Hoka shoes are seen at a store in Krakow, Poland, February 1, 2023.
Jakub Porzycki | Nuphoto | Getty Images
Shoe maker actions Deckers Brands plunged 15% on Friday after the company cut its sales forecast for Hoka and Ugg – the two brands driving its growth – due to concerns that the tariffs would lead to lower demand.
Hoka, a growing running shoe brand, is now expected to see low-percentage growth in fiscal 2026, following 24% growth in the year-ago period, while boot brand Ugg is expected to see low- to mid-single-digit percentage growth, following 13% growth in the year-ago period.
In May, the company said Hoka and Ugg were expected to grow between 15% and 50%, respectively, in fiscal 2026, but it cautioned against that forecast, saying it was designed before President Donald Trump’s tariffs were introduced. At the time, it quantified the expected impact on its costs, but said it remained unclear what kind of impact the new duties might have on demand.
When releasing second-quarter financial results on Thursday, Chief Financial Officer Steven Fasching said the impacts of tariffs and rising prices on demand were now clearer.
“Part of the framework that we gave at the beginning of the year actually said that if the tariffs didn’t have an impact on consumers, we could see some growth, and we still believe that, right? But we know that and we’re seeing some impacts on the U.S. consumer right now,” Fasching told analysts on the company’s conference call. “So, U.S. consumers are starting to see price increases. This is impacting their purchasing behavior in the consumer discretionary sector.”
He added that the forecast is not far off from what the company initially thought, but acknowledged there was a “slight reduction” in its forecast.
The slower growth rate of Deckers’ two top-performing lines, as well as their reduced sales forecasts, indicate that both brands could be losing momentum after years of outperformance. Together, Hoka and Ugg account for the vast majority of Deckers’ revenue and have played a critical role in offsetting weaknesses in other categories.
CEO Dave Powers, however, played down fears of a long-term slowdown, telling investors that both brands remain strong with core consumers.
“We are confident in the long-term trajectory of our portfolio,” Powers said. “While tariffs and inflation create near-term pressure, Hoka and Ugg continue to dominate in terms of popularity and market share gains in their categories.”

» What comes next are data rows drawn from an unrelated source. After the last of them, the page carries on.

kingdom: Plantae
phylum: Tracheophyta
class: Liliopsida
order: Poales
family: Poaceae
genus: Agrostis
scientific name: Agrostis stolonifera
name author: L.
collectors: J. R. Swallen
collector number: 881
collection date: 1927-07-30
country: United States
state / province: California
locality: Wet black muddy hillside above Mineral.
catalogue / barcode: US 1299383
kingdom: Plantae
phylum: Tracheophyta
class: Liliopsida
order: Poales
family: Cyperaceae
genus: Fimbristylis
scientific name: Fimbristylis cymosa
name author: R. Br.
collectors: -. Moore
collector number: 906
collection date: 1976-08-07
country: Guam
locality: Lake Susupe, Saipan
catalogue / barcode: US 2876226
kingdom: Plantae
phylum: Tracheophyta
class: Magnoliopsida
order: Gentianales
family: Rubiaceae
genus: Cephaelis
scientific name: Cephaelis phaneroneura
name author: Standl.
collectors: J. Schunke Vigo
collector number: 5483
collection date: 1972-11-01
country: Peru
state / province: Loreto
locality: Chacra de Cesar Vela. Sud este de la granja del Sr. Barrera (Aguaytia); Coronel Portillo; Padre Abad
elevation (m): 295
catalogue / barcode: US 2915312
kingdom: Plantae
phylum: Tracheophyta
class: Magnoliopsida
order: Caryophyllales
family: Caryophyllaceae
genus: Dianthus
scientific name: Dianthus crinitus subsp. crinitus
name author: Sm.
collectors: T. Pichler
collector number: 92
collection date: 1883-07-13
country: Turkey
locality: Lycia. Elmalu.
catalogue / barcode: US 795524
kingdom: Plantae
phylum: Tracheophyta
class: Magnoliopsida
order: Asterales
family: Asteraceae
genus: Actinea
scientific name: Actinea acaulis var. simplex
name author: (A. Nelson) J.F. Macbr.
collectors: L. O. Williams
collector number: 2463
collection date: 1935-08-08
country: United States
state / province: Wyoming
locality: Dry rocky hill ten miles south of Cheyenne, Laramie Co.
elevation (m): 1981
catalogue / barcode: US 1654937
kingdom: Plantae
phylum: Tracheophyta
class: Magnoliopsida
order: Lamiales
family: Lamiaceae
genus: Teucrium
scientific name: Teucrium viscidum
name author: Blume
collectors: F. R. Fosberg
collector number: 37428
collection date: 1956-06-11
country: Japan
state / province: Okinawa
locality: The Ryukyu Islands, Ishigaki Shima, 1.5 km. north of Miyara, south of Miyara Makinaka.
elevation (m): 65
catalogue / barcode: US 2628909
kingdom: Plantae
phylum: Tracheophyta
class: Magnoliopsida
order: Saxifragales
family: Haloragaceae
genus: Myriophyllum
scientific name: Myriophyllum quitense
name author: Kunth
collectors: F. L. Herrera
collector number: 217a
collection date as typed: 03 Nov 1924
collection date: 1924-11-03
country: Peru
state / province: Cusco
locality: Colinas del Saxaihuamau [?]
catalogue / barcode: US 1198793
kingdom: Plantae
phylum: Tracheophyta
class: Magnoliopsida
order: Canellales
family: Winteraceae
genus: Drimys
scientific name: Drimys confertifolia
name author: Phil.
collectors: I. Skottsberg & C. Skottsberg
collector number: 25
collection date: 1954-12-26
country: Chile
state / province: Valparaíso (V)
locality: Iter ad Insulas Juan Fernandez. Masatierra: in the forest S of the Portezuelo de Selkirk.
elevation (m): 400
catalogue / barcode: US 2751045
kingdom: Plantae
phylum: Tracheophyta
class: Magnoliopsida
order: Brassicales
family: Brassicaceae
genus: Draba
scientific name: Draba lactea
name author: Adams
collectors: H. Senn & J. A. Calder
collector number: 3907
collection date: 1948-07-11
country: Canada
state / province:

Beyond Hoka and Ugg, Deckers’ full-year revenue forecast fell short of analysts’ expectations. For fiscal 2026, the company expects revenue of about $5.35 billion, lower than Wall Street’s forecast of $5.45 billion, according to LSEG. He expects earnings per share to be between $6.30 and $6.39, roughly in line with the estimate of $6.32 per share, according to LSEG.
On the company’s call with analysts, Fasching warned that tariff costs could total about $150 million this fiscal year. Executives said they expect to offset about half of those costs through price adjustments and cost sharing with partner factories.
Deckers shares have fallen more than 55% since the start of the year, leaving investors worried about any signs of slowing demand.